Understanding United Nations reform. Ten theoretical clues: (7) Multilateralism and ‘invisible hands’
Updated on 07 August 2022
Empowering the United Nations (UN) to exert more influence in handling the manifestations of globalisation is a direction per se for a reformative drive. Certainly the difficulties of doing so cannot be underestimated because, at international level, there is no equivalent of the decision-making leverage available at national level. The UN is called to fill the vacuum left by the lack of an institution with enough authority to mend the deficiencies of the current international system. But to do so, the UN system needs to be supported with trust and resources.
If the justified concerns with about the social and political consequences of globalisation are not tackled in a profound manner, one that is different from the convenient references to the benefits of non-intervention and deregulation, the developing countries and other actors will be increasingly unwilling to accept prescriptions promoting the current model of development.
The excesses and marginalising effects of globalisation are real. Their impact on global equilibriums transcends the faculty of objective assessment by governments, taken individually, or by international financial institutions. Very often, the latter cannot overcome their tendency to plea pro domo for the preservation of their policies and control.

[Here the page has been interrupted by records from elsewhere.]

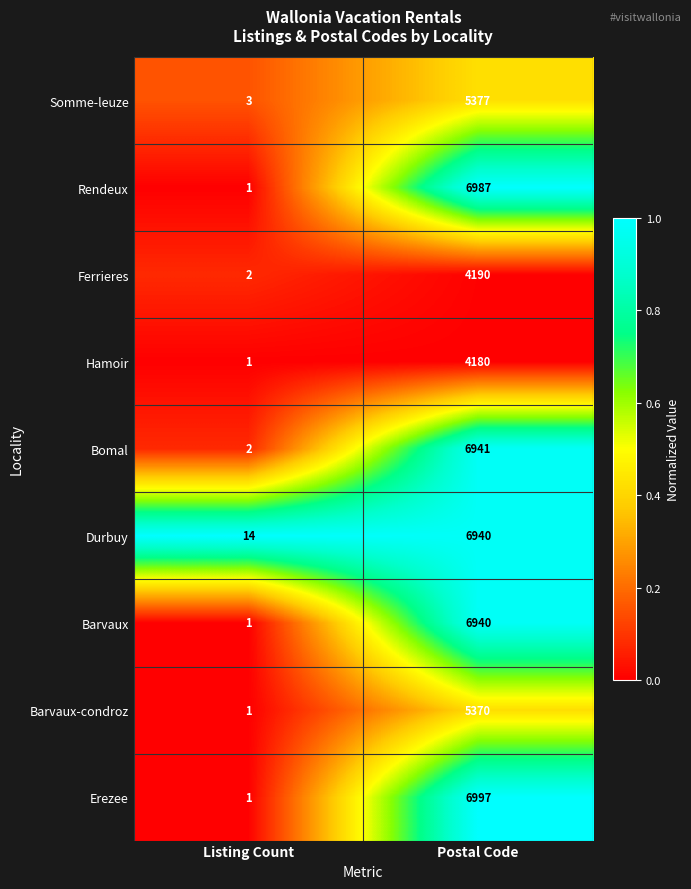

Reading left to right, list all the values displayed in this chart.

Somme-leuze: Listing Count=3	Postal Code=5377
Rendeux: Listing Count=1	Postal Code=6987
Ferrieres: Listing Count=2	Postal Code=4190
Hamoir: Listing Count=1	Postal Code=4180
Bomal: Listing Count=2	Postal Code=6941
Durbuy: Listing Count=14	Postal Code=6940
Barvaux: Listing Count=1	Postal Code=6940
Barvaux-condroz: Listing Count=1	Postal Code=5370
Erezee: Listing Count=1	Postal Code=6997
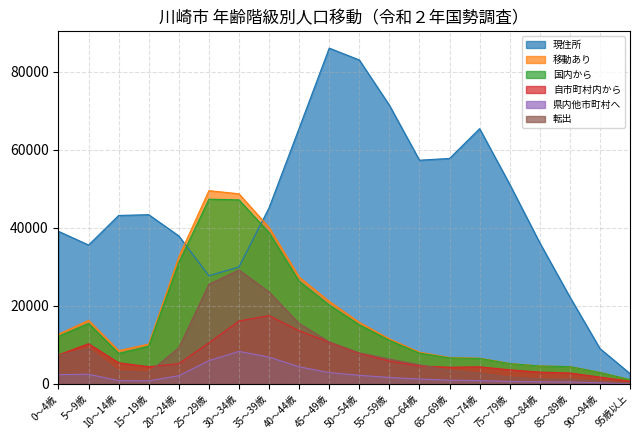

True or false: 国内から and 自市町村内から intersect in this chart.

False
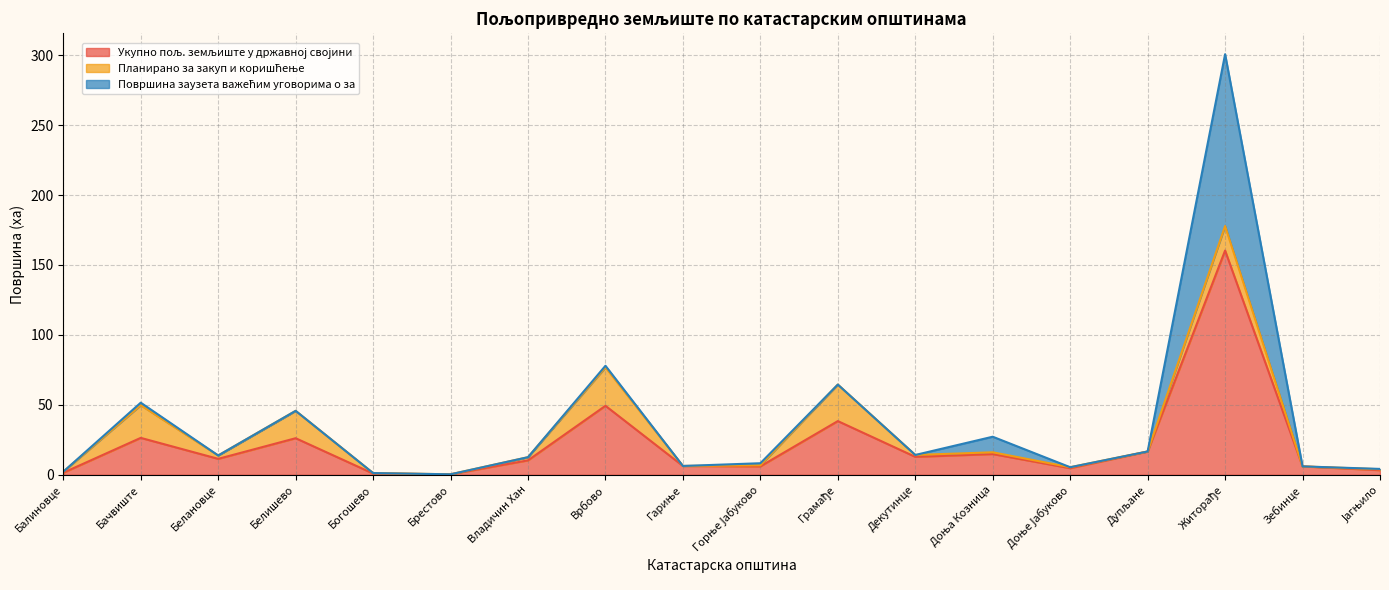

Does the chart display data point markers on the line(s)?

No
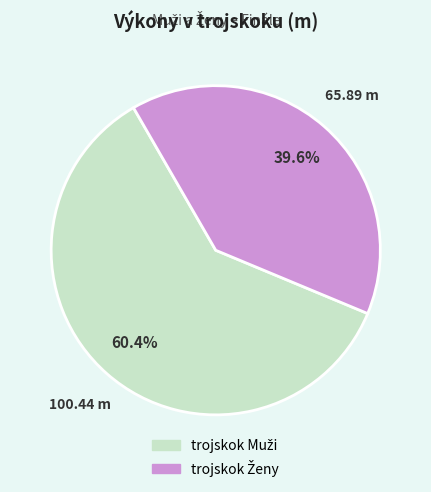

Count the number of slices in the pie.

2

Partial solutions are not sufficient. Polarisation leads to instability and conflicts. What is needed is an integrative perspective and simultaneous tackling of all those consequences. Only the UN can have such approach in a comprehensive and impartial manner, by use of its comparative advantages: universal vocation (geographic and thematic) and global legitimacy.
In other words, managing economic globalisation cannot be left at the mercy of ‘invisible hands’, limited either to their private forms, the transnational companies, or their undemocratic forms, represented by small groups of states or narrow groups of interests. The main vulnerable element of the current version of global capitalism is the exclusion of some social categories and countries from the benefits of economic growth.
Without a serious political and intellectual opposition, global capitalism cannot contradict itself. Consequently it is not stimulated to accept a global social contract. The reform of the UN system should favour those directions and institutional developments that allow a democratic debate in which development strategies are anchored in the respect of law and the soft norms of international justice.